EXTRACT
----------------
By Yang Yang ( China Daily ) Updated: 2015-03-07 07:56:18

The rise of 3-D printing

Photo provided to China Daily

The company's main business is laminated object manufacturing 3-D printers, and it produces 5,000 printers annually, with LOM printers making up more than half of the total. The company has enjoyed stable sales growth in recent years.

In 2014, revenues in China's 3-D printing industry reached about 4 billion yuan ($638 million), accounting for 10 percent of the world's total.

Domestic companies made around 1.5 billion yuan, while foreign companies from places such as the US, Europe and Japan took in 2.5 billion yuan, according to Luo Jun, president of the World 3-D Printing Technology Industry Alliance.

Luo predicts that in 2015, China will take up a 15-to 20-percent market share and in 2017, domestic 3-D printing revenues will surpass 10 billion yuan.

If China wants to perform better in the world's arena, more needs to be done, says Lian Ning. "I think the most important thing for the development of the domestic 3-D printing industry is to develop additive materials," he says.

Lian says the additive material polyvinyl chloride used in LOM 3-D printers had to be imported from Europe until 2014, when Lian's engineering team succeeded in developing the material.

"It is not a difficult technology, but when I tried to look for researchers to develop this material in 2008, they usually asked me two questions: Is the material very cutting-edge? Is it going to be huge in the market?" Lian says. "And when they couldn't get positive answers, they wouldn't do it.

"It's not because the technologies have not been or cannot be developed in China. As a matter of fact, we have a lot of patents but ... they have not been transferred into production.

"Without the development of additive materials, China's 3-D printing industry won't achieve good development," he says.

Another issue for the development of the industry is application, Lian says. "People believe that 3-D printing can do anything, based on media reports. However, once they learn more about the technology ... they discover that they don't even understand what it can do."

AOD is cooperating with middle schools around the country to introduce the technology to teenagers. "Planting the seed of the technology in the mind of young people is very important," Lian says.

"If they learn it at school, when they enter society and need to solve a problem, 3-D printing technology will automatically pop into their heads as a possible solution."
----------------
YOUR TASKS
(1) For the 3-D printing article, decide whether each statement below agrees with the text, answering yes or no and quoting the words that settle it: (a) In 2014, foreign companies took in more 3-D printing revenue in China than domestic companies did. (b) Polyvinyl chloride for LOM 3-D printers was still imported from Europe after 2014. (c) LOM printers account for less than half of the company's annual printer output.
(2) Answer these questions from the 3-D printing article:
(a) How many printers does the company produce each year?
(b) What share of the world's total did China's 2014 3-D printing revenues represent?
(c) Whom is AOD cooperating with to introduce the technology to teenagers?
(3) Please write out the passage of the 3-D printing article starting with "The rise of" and going on through "Technology Industry Alliance.".

(Data records)
----------------
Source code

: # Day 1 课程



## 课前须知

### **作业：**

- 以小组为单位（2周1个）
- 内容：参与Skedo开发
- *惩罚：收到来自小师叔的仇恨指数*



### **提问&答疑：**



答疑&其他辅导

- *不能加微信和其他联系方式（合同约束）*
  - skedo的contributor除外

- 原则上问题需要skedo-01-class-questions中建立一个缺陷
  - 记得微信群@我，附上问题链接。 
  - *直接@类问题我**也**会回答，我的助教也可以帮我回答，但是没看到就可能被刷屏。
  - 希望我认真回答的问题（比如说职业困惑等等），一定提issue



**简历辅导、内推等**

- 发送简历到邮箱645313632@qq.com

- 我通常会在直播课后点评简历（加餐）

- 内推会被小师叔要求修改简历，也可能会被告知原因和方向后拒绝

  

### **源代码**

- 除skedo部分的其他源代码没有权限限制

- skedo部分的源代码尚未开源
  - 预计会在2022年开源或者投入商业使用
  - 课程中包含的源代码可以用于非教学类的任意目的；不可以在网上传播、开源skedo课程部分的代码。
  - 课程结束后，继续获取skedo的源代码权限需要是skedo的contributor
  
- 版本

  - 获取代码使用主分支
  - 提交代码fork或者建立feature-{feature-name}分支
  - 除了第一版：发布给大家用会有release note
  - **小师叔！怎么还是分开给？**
----------------
COMPLETED EXERCISE
(1)
(a) Yes: "Domestic companies made around 1.5 billion yuan, while foreign companies from places such as the US, Europe and Japan took in 2.5 billion yuan"
(b) No: "had to be imported from Europe until 2014, when Lian's engineering team succeeded in developing the material"
(c) No: "with LOM printers making up more than half of the total"

(2)
(a) 5,000 printers
(b) 10 percent
(c) Middle schools around the country

(3)
The rise of 3-D printing

Photo provided to China Daily

The company's main business is laminated object manufacturing 3-D printers, and it produces 5,000 printers annually, with LOM printers making up more than half of the total. The company has enjoyed stable sales growth in recent years.

In 2014, revenues in China's 3-D printing industry reached about 4 billion yuan ($638 million), accounting for 10 percent of the world's total.

Domestic companies made around 1.5 billion yuan, while foreign companies from places such as the US, Europe and Japan took in 2.5 billion yuan, according to Luo Jun, president of the World 3-D Printing Technology Industry Alliance.